On that note, what about Philippa Foot?
Philippa Foot is also an Aristotelian, but of a rather different kind. MacIntyre thinks that the notion of virtue has to be detached from Aristotle’s original ‘metaphysical biology’ as he calls it, whereas Philippa Foot thinks that maybe it doesn’t. In Natural Goodness – which is beautifully written, by the way, and one of my favourite works of moral philosophy – she has this interesting discussion of the sentence “human beings have 32 teeth”. This is a perfectly ordinary sentence in English; readily intelligible, the kind we use all the time. But when you think about it, what does it actually mean? Clearly it doesn’t mean, “all humans have 32 teeth”. That would be false. It doesn’t mean, “the average human has 32 teeth”: that would also be false. What it seems to mean is something like: “human beings are meant to have 32 teeth”, or, “if everything goes well for them they should have 32 teeth”. In other words, it is a normative statement, as well as being an ordinary descriptive statement about the species homo sapiens.
Foot says that many of the statements we make about species have this odd feature of being both normative and descriptive. She’s attacking the dominant tendency in modern ethics to think of moral values as attitudes on our part, or stances. She says no, they’re facts about our species that we can discover. As to how they’re spelled out in detail – there’s a huge amount of flexibility there. It’s not as if all human beings have to conform to some template.
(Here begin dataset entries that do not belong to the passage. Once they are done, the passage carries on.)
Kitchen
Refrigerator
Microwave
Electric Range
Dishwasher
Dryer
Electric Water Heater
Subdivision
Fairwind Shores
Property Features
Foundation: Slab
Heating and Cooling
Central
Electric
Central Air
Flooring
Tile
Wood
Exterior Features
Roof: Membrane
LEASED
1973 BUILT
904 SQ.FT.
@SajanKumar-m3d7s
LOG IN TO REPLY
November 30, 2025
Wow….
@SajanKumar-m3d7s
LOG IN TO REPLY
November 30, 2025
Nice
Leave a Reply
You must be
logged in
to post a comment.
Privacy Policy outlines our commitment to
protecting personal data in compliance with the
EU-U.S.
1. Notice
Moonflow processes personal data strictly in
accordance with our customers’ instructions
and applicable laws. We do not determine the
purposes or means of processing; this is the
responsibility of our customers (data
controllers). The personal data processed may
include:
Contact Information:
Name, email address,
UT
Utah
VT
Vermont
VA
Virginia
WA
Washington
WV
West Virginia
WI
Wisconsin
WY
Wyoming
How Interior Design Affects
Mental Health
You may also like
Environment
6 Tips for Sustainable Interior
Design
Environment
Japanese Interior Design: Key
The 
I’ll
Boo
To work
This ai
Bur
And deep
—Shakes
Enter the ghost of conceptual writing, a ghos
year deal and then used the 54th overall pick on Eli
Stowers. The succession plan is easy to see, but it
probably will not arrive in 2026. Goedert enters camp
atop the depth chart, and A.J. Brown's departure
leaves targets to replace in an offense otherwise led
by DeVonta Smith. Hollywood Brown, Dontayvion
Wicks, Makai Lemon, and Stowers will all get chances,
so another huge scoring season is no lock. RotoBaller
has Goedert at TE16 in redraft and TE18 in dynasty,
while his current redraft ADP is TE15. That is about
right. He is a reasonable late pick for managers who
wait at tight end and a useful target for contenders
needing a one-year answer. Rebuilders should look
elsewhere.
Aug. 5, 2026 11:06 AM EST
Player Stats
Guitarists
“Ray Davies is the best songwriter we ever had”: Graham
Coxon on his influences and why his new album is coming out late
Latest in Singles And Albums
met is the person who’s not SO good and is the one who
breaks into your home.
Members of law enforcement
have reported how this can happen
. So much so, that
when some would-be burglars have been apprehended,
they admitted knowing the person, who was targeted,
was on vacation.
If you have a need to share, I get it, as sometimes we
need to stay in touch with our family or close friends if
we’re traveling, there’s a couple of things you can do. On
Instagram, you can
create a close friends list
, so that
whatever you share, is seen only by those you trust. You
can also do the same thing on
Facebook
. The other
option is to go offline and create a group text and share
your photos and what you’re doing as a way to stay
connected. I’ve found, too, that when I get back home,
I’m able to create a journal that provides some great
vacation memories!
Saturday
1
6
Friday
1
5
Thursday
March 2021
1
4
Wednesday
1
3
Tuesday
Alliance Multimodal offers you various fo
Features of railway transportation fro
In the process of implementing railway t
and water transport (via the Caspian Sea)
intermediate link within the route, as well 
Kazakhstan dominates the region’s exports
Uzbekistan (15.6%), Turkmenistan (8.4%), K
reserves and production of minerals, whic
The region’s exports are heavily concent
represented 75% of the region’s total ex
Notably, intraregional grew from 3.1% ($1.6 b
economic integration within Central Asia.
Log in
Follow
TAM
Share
That’s where we differ from other animals. All lions, for example, lead pretty much the same kind of lives. Humans don’t. So clearly a lot depends on choice and culture. But some things are perversions by any standard. Take the Roman habit of leaning over and vomiting on the floor after a meal so that they could carry on eating. I would say that this was a perversion. You’re perverting the natural function of eating, which is to nourish yourself.
We’ve moved all the way from virtue to vice.
Well, yes, I have become interested in the notion of perversion recently.